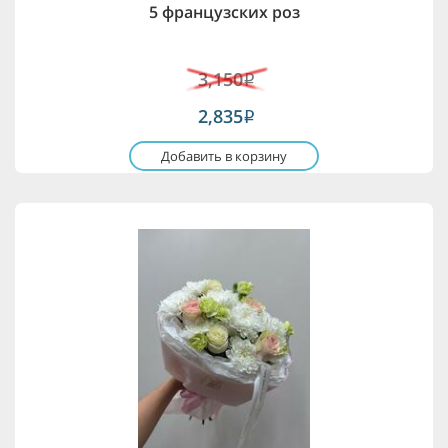
5 французских роз
3,150
i
2,835
i
Добавить в корзину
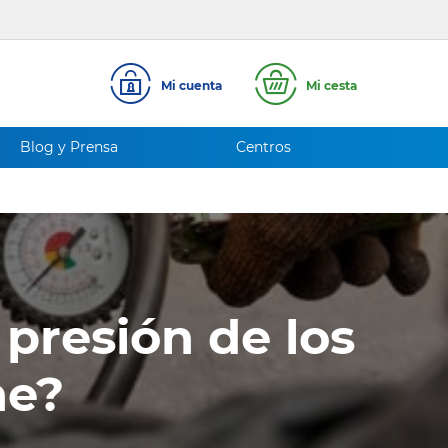
Mi cuenta
Mi cesta
Blog y Prensa
Centros
presión de los
he?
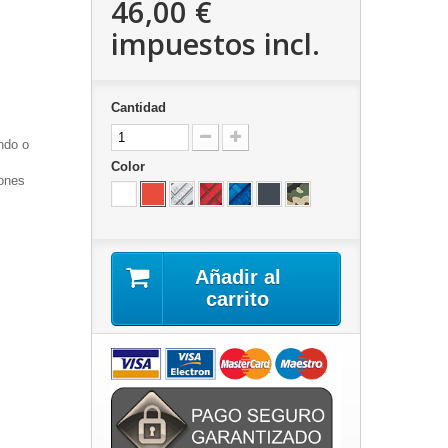
46,00 €
impuestos incl.
Cantidad
ndo o
Color
iones
Añadir al
carrito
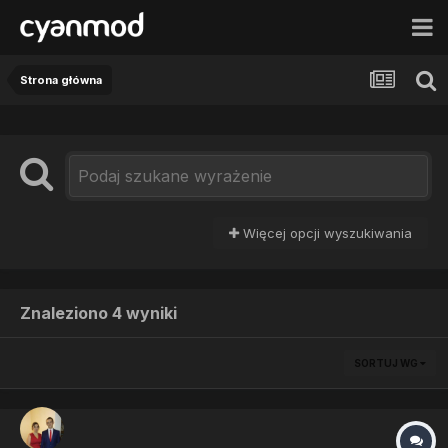
Strona główna
Więcej opcji wyszukiwania
Znaleziono 4 wyniki
SORTUJ WG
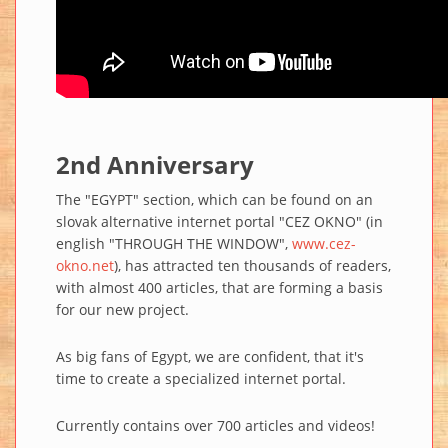
2nd Anniversary
The "EGYPT" section, which can be found on an
slovak alternative internet portal "CEZ OKNO" (in
english "THROUGH THE WINDOW",
www.cez-
okno.net
), has attracted ten thousands of readers,
with almost 400 articles, that are forming a basis
for our new project.
As big fans of Egypt, we are confident, that it's
time to create a specialized internet portal.
Currently contains over 700 articles and videos!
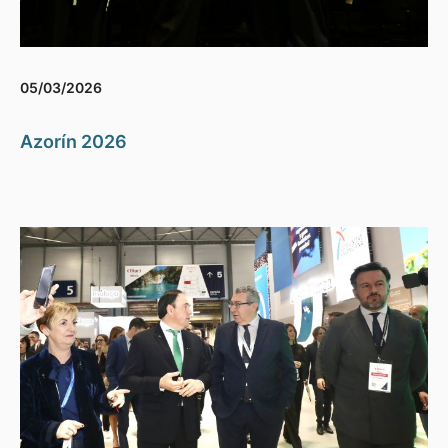
05/03/2026
Azorín 2026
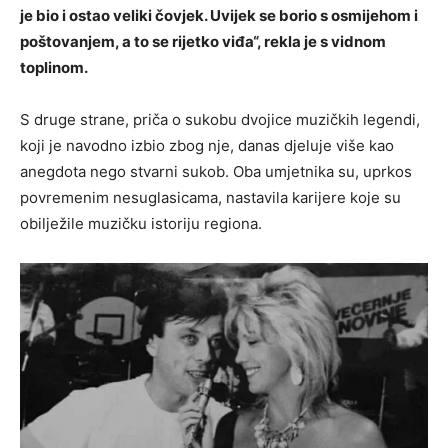
je bio i ostao veliki čovjek. Uvijek se borio s osmijehom i
poštovanjem, a to se rijetko viđa“, rekla je s vidnom
toplinom.
S druge strane, priča o sukobu dvojice muzičkih legendi,
koji je navodno izbio zbog nje, danas djeluje više kao
anegdota nego stvarni sukob. Oba umjetnika su, uprkos
povremenim nesuglasicama, nastavila karijere koje su
obilježile muzičku istoriju regiona.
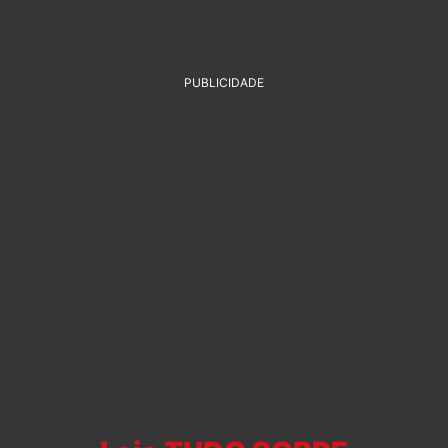
PUBLICIDADE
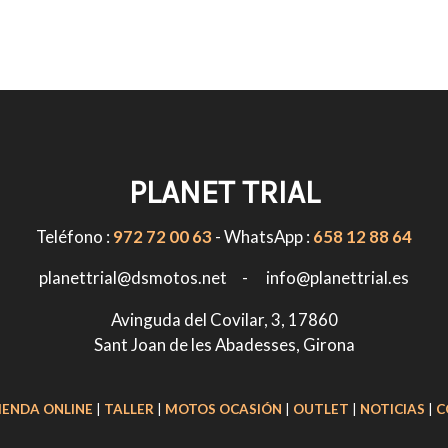
PLANET TRIAL
Teléfono :
972 72 00 63
- WhatsApp :
658 12 88 64
planettrial@dsmotos.net - info@planettrial.es
Avinguda del Covilar, 3, 17860
Sant Joan de les Abadesses, Girona
IENDA ONLINE
|
TALLER
|
MOTOS OCASIÓN
|
OUTLET
|
NOTICIAS
|
C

• [YOUR TASK]
Extract every line of text from all of the items above, character for character and in order, leaving the pictures out of your answer.

• [RESPONSE]
5 французских роз
3,150
i
2,835
i
Добавить в корзину
Mi cuenta
Mi cesta
Blog y Prensa
Centros
presión de los
he?
46,00 €
impuestos incl.
Cantidad
ndo o
Color
iones
Añadir al
carrito
Strona główna
Więcej opcji wyszukiwania
Znaleziono 4 wyniki
SORTUJ WG
2nd Anniversary
The "EGYPT" section, which can be found on an
slovak alternative internet portal "CEZ OKNO" (in
english "THROUGH THE WINDOW",
www.cez-
okno.net
), has attracted ten thousands of readers,
with almost 400 articles, that are forming a basis
for our new project.
As big fans of Egypt, we are confident, that it's
time to create a specialized internet portal.
Currently contains over 700 articles and videos!
05/03/2026
Azorín 2026
je bio i ostao veliki čovjek. Uvijek se borio s osmijehom i
poštovanjem, a to se rijetko viđa“, rekla je s vidnom
toplinom.
S druge strane, priča o sukobu dvojice muzičkih legendi,
koji je navodno izbio zbog nje, danas djeluje više kao
anegdota nego stvarni sukob. Oba umjetnika su, uprkos
povremenim nesuglasicama, nastavila karijere koje su
obilježile muzičku istoriju regiona.
PUBLICIDADE
PLANET TRIAL
Teléfono :
972 72 00 63
- WhatsApp :
658 12 88 64
planettrial@dsmotos.net - info@planettrial.es
Avinguda del Covilar, 3, 17860
Sant Joan de les Abadesses, Girona
IENDA ONLINE
|
TALLER
|
MOTOS OCASIÓN
|
OUTLET
|
NOTICIAS
|
C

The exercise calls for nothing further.